The records that follow are to be printed exactly, with no images.

○ ○ ○ ○ ○ ○ ○

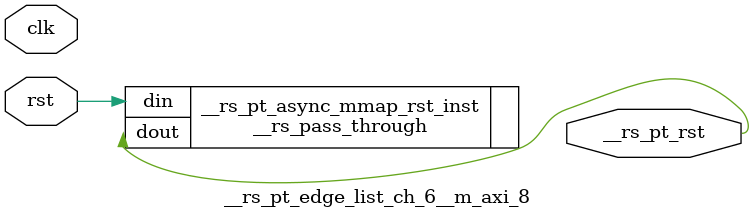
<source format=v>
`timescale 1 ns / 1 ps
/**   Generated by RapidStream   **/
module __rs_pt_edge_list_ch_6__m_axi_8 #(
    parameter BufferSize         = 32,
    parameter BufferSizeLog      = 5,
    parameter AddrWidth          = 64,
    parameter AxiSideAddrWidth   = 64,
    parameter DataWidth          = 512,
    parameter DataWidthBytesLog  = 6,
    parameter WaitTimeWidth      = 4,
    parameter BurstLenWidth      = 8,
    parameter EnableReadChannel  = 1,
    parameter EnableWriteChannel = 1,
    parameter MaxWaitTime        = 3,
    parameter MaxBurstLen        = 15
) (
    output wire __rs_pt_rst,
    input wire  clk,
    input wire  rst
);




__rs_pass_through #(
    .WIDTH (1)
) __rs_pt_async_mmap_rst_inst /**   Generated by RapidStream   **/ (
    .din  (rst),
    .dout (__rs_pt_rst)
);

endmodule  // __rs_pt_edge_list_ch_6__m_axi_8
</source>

○ ○ ○ ○ ○ ○ ○

*Result for this exercise*.
<source format=v>
`timescale 1 ns / 1 ps
/**   Generated by RapidStream   **/
module __rs_pt_edge_list_ch_6__m_axi_8 #(
    parameter BufferSize         = 32,
    parameter BufferSizeLog      = 5,
    parameter AddrWidth          = 64,
    parameter AxiSideAddrWidth   = 64,
    parameter DataWidth          = 512,
    parameter DataWidthBytesLog  = 6,
    parameter WaitTimeWidth      = 4,
    parameter BurstLenWidth      = 8,
    parameter EnableReadChannel  = 1,
    parameter EnableWriteChannel = 1,
    parameter MaxWaitTime        = 3,
    parameter MaxBurstLen        = 15
) (
    output wire __rs_pt_rst,
    input wire  clk,
    input wire  rst
);




__rs_pass_through #(
    .WIDTH (1)
) __rs_pt_async_mmap_rst_inst /**   Generated by RapidStream   **/ (
    .din  (rst),
    .dout (__rs_pt_rst)
);

endmodule  // __rs_pt_edge_list_ch_6__m_axi_8
</source>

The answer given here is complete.